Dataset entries
◆ ◆ ◆ ◆ ◆ ◆ ◆

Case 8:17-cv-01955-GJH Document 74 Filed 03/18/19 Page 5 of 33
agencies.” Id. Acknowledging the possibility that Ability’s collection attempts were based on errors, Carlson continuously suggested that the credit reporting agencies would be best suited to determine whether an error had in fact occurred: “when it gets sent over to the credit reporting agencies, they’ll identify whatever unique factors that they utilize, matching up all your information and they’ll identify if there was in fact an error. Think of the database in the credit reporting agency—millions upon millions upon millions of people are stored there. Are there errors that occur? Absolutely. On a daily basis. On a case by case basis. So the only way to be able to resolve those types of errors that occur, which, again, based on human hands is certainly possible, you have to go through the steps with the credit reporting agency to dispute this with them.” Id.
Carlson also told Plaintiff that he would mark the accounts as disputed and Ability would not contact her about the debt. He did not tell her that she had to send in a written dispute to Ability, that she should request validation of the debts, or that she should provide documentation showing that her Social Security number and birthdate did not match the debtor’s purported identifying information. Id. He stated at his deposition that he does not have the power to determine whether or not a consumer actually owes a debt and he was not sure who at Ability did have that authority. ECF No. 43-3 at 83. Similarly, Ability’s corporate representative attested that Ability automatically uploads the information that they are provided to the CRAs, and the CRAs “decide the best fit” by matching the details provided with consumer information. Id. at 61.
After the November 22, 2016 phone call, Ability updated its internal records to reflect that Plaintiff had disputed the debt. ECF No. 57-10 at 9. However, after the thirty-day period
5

◆ ◆ ◆ ◆ ◆ ◆ ◆

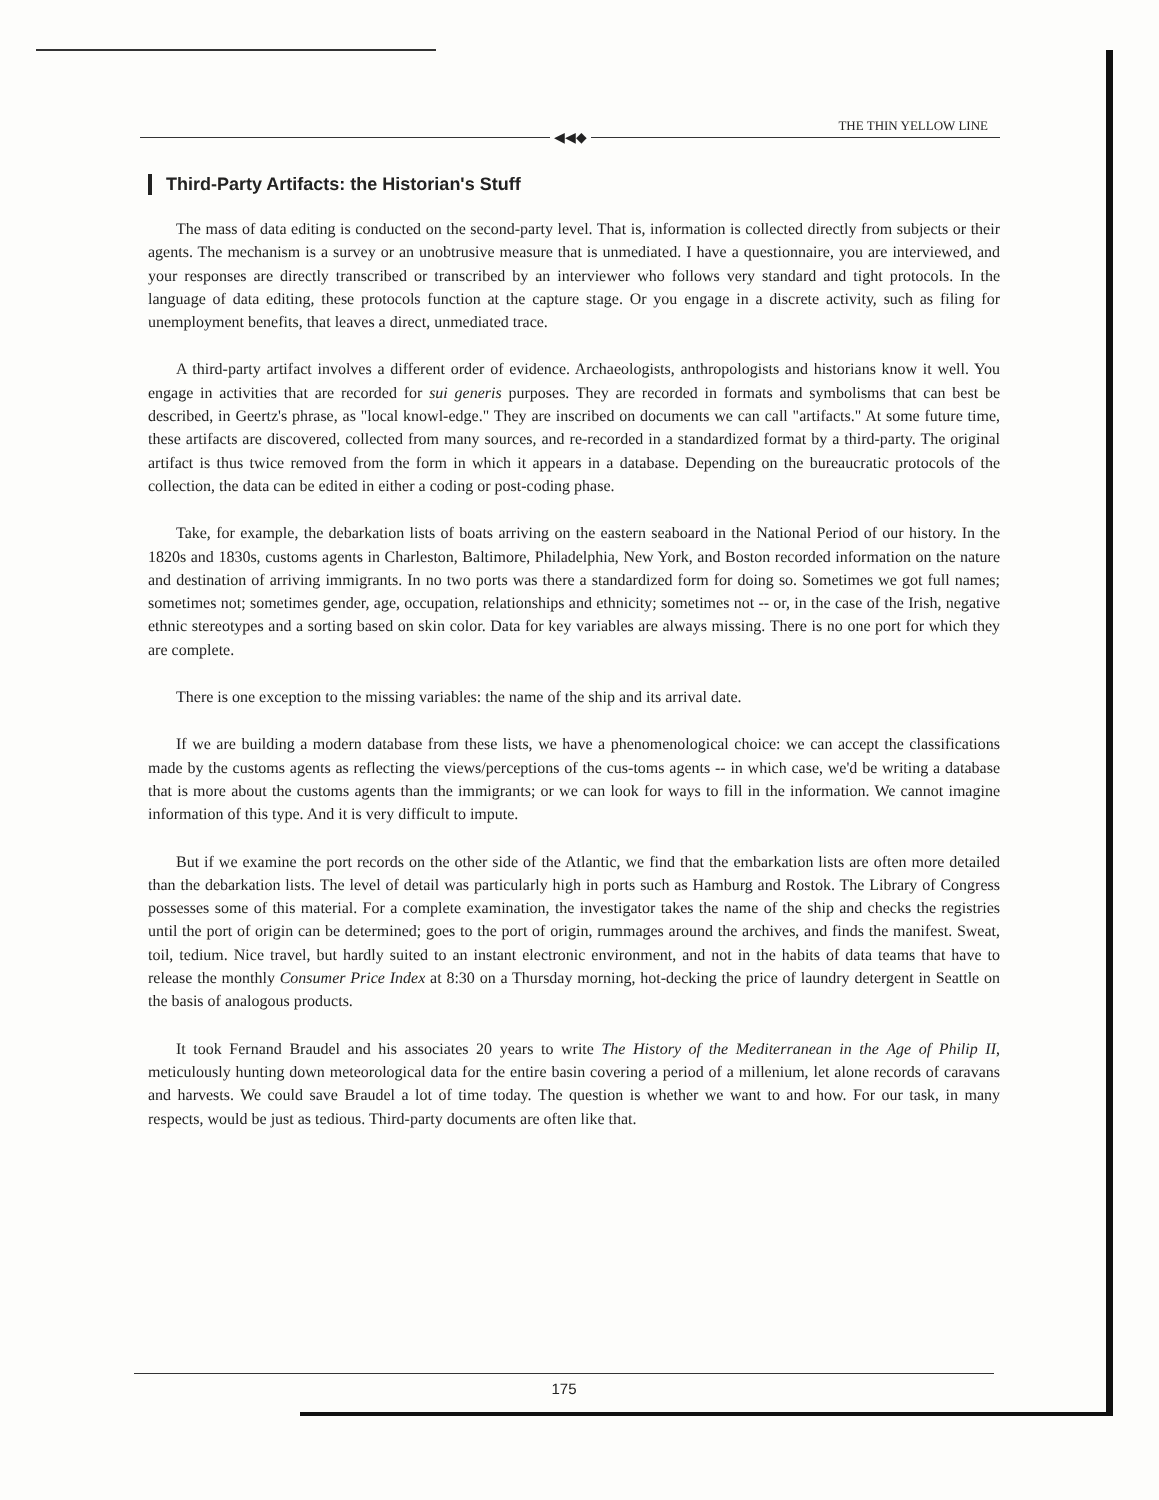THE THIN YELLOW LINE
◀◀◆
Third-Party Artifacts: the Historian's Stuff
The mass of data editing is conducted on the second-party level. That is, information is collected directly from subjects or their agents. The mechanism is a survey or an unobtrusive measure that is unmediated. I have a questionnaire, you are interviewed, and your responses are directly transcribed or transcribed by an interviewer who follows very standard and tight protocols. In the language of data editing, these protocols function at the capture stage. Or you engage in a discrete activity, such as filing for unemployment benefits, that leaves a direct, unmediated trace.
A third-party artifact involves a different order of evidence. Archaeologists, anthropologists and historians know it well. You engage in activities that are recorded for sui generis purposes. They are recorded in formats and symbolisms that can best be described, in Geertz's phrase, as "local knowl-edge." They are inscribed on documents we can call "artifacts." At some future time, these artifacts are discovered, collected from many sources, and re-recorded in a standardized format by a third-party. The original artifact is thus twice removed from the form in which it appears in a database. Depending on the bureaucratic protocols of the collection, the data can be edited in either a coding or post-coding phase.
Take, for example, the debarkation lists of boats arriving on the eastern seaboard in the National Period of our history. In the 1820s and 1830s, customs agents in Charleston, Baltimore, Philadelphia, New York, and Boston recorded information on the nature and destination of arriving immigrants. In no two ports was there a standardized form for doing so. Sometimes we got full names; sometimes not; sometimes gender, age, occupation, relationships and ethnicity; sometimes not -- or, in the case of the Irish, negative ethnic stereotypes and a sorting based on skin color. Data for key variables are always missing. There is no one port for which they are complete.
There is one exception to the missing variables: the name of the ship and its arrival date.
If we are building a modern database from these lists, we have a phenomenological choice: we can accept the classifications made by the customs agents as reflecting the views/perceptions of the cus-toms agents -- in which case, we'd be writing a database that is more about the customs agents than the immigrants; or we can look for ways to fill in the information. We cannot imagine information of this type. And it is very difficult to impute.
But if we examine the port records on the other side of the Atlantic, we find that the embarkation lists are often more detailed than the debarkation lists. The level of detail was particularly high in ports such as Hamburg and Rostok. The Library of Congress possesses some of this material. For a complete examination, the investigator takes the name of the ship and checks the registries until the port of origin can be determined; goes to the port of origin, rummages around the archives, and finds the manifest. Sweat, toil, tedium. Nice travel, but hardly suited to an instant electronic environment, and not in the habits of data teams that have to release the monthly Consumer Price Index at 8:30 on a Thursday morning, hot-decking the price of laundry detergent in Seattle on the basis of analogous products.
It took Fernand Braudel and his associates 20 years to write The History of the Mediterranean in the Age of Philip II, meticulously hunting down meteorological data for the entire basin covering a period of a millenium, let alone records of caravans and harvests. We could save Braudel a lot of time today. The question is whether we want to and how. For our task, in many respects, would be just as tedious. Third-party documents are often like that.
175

◆ ◆ ◆ ◆ ◆ ◆ ◆

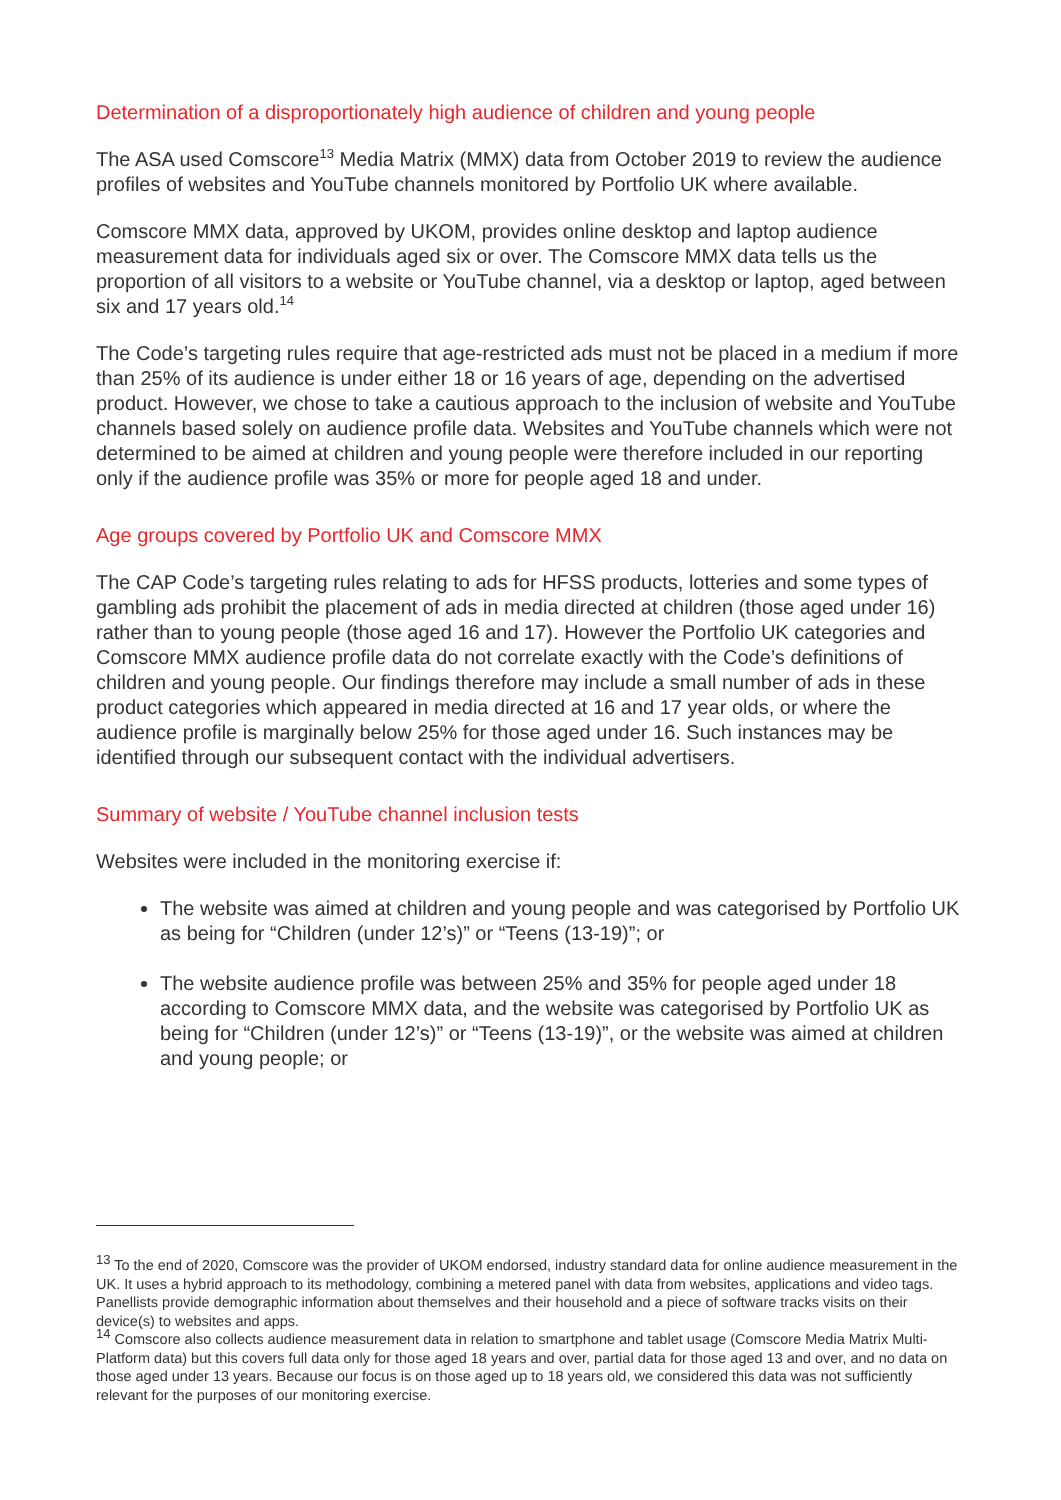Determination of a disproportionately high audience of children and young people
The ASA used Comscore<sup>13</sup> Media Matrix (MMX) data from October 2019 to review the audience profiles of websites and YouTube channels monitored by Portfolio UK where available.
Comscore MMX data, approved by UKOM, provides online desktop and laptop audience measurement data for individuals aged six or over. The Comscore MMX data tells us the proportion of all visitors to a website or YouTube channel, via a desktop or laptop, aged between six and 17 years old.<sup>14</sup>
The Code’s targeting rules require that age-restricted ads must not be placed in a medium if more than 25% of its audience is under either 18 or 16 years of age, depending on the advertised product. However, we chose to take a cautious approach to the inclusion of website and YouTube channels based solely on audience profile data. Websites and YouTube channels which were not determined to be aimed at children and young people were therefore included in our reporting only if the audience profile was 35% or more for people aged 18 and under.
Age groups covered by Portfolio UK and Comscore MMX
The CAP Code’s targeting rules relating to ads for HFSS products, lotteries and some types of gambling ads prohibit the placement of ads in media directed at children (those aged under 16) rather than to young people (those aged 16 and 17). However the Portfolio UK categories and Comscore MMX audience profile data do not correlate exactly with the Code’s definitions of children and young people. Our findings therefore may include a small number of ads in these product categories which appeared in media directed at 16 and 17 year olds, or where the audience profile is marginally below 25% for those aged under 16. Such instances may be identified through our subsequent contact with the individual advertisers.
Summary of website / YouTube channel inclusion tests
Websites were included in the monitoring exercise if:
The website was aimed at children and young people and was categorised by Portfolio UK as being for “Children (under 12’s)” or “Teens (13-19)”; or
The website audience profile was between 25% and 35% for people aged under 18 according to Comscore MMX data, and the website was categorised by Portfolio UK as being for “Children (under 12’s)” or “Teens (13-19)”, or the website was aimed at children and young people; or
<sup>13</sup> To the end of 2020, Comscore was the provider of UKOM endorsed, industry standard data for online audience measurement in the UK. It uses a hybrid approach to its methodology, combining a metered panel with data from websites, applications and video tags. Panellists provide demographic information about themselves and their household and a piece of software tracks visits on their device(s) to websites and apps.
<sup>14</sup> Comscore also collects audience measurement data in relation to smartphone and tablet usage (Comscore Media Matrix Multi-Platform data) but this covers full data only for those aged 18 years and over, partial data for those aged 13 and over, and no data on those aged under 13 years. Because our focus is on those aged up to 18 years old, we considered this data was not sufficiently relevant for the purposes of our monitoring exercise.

◆ ◆ ◆ ◆ ◆ ◆ ◆

### Exercise
Using the records above, copy each line that contains "YouTube".

### Output for this task
The ASA used Comscore<sup>13</sup> Media Matrix (MMX) data from October 2019 to review the audience profiles of websites and YouTube channels monitored by Portfolio UK where available.
Comscore MMX data, approved by UKOM, provides online desktop and laptop audience measurement data for individuals aged six or over. The Comscore MMX data tells us the proportion of all visitors to a website or YouTube channel, via a desktop or laptop, aged between six and 17 years old.<sup>14</sup>
The Code’s targeting rules require that age-restricted ads must not be placed in a medium if more than 25% of its audience is under either 18 or 16 years of age, depending on the advertised product. However, we chose to take a cautious approach to the inclusion of website and YouTube channels based solely on audience profile data. Websites and YouTube channels which were not determined to be aimed at children and young people were therefore included in our reporting only if the audience profile was 35% or more for people aged 18 and under.
Summary of website / YouTube channel inclusion tests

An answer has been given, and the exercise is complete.